Instructions for the task
Gather every line in the data below that contains the string "argv". Only matches with the same upper and lower case count.

Stored data
↓
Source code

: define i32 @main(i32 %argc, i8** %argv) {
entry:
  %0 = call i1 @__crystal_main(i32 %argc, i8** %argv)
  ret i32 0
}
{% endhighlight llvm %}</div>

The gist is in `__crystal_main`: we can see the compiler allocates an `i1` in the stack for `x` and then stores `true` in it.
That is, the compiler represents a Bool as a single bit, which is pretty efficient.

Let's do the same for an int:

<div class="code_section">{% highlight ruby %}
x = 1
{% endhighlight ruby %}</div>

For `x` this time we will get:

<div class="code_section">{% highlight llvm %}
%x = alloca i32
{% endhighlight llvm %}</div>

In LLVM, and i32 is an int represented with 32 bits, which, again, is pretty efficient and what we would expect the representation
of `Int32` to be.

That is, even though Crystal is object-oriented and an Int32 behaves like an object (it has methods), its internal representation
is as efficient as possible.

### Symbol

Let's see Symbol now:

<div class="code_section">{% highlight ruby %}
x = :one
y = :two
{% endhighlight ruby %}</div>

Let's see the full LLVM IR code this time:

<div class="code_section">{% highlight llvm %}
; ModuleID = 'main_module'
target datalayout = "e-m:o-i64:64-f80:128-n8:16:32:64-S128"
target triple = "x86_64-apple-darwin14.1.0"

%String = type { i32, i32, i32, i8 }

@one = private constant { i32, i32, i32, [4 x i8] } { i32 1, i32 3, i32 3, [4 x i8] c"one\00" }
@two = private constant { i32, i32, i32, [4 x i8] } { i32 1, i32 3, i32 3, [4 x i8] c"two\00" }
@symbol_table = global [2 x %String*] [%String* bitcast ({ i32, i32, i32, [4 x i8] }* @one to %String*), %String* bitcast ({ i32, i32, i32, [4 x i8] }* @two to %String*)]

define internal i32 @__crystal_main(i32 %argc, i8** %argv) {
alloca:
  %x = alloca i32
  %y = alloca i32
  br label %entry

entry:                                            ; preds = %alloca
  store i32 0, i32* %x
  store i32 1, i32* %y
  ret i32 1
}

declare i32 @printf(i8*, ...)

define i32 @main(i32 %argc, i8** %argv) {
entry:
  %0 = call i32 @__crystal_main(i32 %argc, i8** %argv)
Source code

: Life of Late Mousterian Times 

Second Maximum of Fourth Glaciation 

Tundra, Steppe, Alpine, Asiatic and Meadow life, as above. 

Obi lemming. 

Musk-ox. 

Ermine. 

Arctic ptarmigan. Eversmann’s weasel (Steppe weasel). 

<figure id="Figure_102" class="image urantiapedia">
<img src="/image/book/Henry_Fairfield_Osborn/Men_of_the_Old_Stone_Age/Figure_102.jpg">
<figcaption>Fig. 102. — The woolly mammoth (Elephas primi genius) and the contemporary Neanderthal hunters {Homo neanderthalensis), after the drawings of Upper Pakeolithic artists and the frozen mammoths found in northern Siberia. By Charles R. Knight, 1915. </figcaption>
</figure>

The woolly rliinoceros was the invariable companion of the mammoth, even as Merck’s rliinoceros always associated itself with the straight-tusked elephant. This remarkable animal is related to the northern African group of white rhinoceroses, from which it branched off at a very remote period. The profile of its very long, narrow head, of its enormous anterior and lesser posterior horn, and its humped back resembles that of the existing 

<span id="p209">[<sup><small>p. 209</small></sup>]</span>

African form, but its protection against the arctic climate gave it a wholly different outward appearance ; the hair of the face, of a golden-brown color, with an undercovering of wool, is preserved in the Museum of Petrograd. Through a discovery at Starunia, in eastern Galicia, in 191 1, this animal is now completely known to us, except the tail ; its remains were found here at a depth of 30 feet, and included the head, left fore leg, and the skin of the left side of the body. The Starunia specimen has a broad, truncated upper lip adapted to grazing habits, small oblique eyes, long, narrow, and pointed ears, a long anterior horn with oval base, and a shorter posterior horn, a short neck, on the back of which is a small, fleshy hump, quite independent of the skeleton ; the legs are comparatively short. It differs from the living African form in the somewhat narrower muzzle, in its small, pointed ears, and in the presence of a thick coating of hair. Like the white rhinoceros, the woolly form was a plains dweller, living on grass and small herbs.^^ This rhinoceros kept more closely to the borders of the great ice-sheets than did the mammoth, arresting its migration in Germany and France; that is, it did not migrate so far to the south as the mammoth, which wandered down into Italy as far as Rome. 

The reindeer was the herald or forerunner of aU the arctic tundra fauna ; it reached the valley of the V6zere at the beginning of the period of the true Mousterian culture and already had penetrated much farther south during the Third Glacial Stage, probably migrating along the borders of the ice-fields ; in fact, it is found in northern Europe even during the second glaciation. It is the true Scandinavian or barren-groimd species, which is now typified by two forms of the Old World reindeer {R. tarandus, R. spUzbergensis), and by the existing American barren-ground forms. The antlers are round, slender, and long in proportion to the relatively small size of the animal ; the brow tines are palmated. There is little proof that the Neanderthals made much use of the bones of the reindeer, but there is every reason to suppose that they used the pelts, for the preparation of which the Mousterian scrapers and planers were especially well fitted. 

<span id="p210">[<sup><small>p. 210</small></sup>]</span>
↑
Response
: define i32 @main(i32 %argc, i8** %argv) {
  %0 = call i1 @__crystal_main(i32 %argc, i8** %argv)
define internal i32 @__crystal_main(i32 %argc, i8** %argv) {
define i32 @main(i32 %argc, i8** %argv) {
  %0 = call i32 @__crystal_main(i32 %argc, i8** %argv)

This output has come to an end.